文書の抜粋 ::
━━━━

コルテバは、世界大手化学メーカーであるダウケミカル(Dow Chemical)とデュポン(E.I du Pont de Nemours)の2015年の経営統合に伴い、両社の農薬子会社が経営統合して、2019年に誕生しました。ダウケミカルの農薬事業は、米Rohm and Haas(ローム・アンド・ハース)の流れを汲むDow AgroSciences(ダウ・アグロサイエンス)でした。トウモロコシ、大豆、ひまわり、小麦などの種子と除草剤と殺虫剤といった農薬事業を手掛けます。
2019年度
売上高は13,846百万ドルで、前年度比3%減となりました。営業利益は1,059百万ドルになりました。営業利益率は8%になりました。売上の減少は主に、為替の3%下落が原因です。為替の不利な影響は主にブラジルレアルとユーロによって引き起こされました。新製品に対する旺盛な需要とEMEA地域におけるトウモロコシ種子販売量の増加がありましたが、北米における天候による作付けの大幅な遅れと大豆の作付け面積減少があり、販売量は前年度と比較して横ばいでした。
2020年度
売上高は14,217百万ドルで、前年度比3%増となりました。営業利益は1,525百万ドルになりました。営業利益率は11%になりました。販売数量は前年同期比で5%増加しました。これは主に、全世界にわたる新製品および差別化された製品の売上によって促進されました。
2021年度
売上高は15,655百万ドルで、前年度比10%増となりました。営業利益は2,039百万ドルになりました。営業利益率は13%になりました。販売数量は、ラテンアメリカを中心に全地域で増加し5%増加しました。旺盛な需要、差別化された新製品の継続的な浸透、作付面積の増加が見られました。価格は原材料および物流コストの上昇に伴う価格設定により、4%上昇しました。
2022年度
売上高は17,455百万ドルで、前年度比11%増となりました。営業利益は2,630百万ドルになりました。営業利益率は15%になりました。売上の増加は主に、10%の価格上昇と5%の販売数量増加によってもたらされました。価格上昇は、コストインフレと投入コストの上昇に対応して、全地域にわたって価格を吊り上げたことによるものです。販売量の増加は、新製品の販売量増加によって推進されましたが、北米のトウモロコシ面積の減少と北米のキャノーラの供給制約によって部分的に相殺されました。
2023年度
売上高は17,226百万ドルで、前年度比1%減となりました。営業利益は2,793百万ドルになりました。営業利益率は16%になりました。売上の減少は主に、10%の販売量の減少と、1%の不利な為替変動の影響によって引き起こされました。販売量の減少は、農薬部門における業界の継続的な逆風状態による戦略的撤退、作物保護チャネルの在庫削減、農家の購入の遅れ、EMEA地域におけるトウモロコシ作付面積の減少、ブラジルにおける夏期トウモロコシ作付面積の減少と予想されるサフリーニャ・トウモロコシ作付面積の減少、ロシアからの撤退によって引き起こされました。

━━━━

提供資料 ::

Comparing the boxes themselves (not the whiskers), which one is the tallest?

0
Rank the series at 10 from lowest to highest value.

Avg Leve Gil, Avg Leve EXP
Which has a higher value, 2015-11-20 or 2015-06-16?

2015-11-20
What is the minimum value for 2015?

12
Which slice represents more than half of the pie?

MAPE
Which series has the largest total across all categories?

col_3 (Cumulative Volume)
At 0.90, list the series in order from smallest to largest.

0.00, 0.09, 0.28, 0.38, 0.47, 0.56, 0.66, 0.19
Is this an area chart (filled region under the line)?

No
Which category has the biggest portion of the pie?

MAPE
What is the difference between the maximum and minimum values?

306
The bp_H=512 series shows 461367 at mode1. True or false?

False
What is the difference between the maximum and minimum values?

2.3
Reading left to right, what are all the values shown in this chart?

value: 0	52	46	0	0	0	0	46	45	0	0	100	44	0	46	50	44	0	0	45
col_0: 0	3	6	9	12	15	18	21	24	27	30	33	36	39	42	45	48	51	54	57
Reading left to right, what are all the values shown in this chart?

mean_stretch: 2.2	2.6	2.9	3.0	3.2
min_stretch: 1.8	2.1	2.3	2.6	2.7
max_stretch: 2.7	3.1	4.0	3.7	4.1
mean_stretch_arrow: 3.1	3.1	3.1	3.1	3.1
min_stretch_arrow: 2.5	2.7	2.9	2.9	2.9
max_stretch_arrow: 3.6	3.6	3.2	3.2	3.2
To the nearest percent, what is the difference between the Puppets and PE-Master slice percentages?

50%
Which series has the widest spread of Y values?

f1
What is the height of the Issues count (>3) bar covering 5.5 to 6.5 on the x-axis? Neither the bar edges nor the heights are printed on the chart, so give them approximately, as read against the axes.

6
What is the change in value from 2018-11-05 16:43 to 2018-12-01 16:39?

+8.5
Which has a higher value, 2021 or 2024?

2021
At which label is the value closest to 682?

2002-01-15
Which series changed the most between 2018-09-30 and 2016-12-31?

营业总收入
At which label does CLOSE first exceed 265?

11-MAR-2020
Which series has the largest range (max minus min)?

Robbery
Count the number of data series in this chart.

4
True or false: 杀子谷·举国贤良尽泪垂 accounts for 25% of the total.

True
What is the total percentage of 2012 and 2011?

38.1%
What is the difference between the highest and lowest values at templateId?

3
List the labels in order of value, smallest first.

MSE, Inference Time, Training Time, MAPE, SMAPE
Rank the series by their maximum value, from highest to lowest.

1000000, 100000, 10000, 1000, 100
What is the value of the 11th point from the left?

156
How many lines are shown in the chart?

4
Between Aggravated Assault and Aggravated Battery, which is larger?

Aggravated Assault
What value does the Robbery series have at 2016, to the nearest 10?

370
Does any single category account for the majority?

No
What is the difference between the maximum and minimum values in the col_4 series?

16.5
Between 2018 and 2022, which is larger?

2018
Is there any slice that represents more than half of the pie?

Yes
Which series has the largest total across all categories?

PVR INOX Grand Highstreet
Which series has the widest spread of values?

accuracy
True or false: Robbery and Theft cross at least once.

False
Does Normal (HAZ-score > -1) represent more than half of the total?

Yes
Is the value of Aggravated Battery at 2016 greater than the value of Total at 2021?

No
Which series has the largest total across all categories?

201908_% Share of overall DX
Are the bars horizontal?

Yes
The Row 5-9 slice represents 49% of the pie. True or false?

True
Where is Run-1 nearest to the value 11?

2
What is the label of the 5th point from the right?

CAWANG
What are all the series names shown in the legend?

━━━━

課題 ::
A. コルテバに関する文章をもとに、次の問いに答えよ。
(i) コルテバが誕生したのは何年か。
(ii) 2020年度の営業利益率は何%か。
(iii) 2022年度の売上増加をもたらした価格上昇は何%か。
B. コルテバに関する文章から、「コルテバは、世界大手化学メーカーであるダウケミカル(Dow Chemical)とデュポン(E.I du」という語句を含む箇所で始まり「売上によって促進されました。」で終わる部分を、一字も変えずに書き写せ。

課題別の解答 ::
A.
(i) 2019年
(ii) 11%
(iii) 10%

B.
コルテバは、世界大手化学メーカーであるダウケミカル(Dow Chemical)とデュポン(E.I du Pont de Nemours)の2015年の経営統合に伴い、両社の農薬子会社が経営統合して、2019年に誕生しました。ダウケミカルの農薬事業は、米Rohm and Haas(ローム・アンド・ハース)の流れを汲むDow AgroSciences(ダウ・アグロサイエンス)でした。トウモロコシ、大豆、ひまわり、小麦などの種子と除草剤と殺虫剤といった農薬事業を手掛けます。
2019年度
売上高は13,846百万ドルで、前年度比3%減となりました。営業利益は1,059百万ドルになりました。営業利益率は8%になりました。売上の減少は主に、為替の3%下落が原因です。為替の不利な影響は主にブラジルレアルとユーロによって引き起こされました。新製品に対する旺盛な需要とEMEA地域におけるトウモロコシ種子販売量の増加がありましたが、北米における天候による作付けの大幅な遅れと大豆の作付け面積減少があり、販売量は前年度と比較して横ばいでした。
2020年度
売上高は14,217百万ドルで、前年度比3%増となりました。営業利益は1,525百万ドルになりました。営業利益率は11%になりました。販売数量は前年同期比で5%増加しました。これは主に、全世界にわたる新製品および差別化された製品の売上によって促進されました。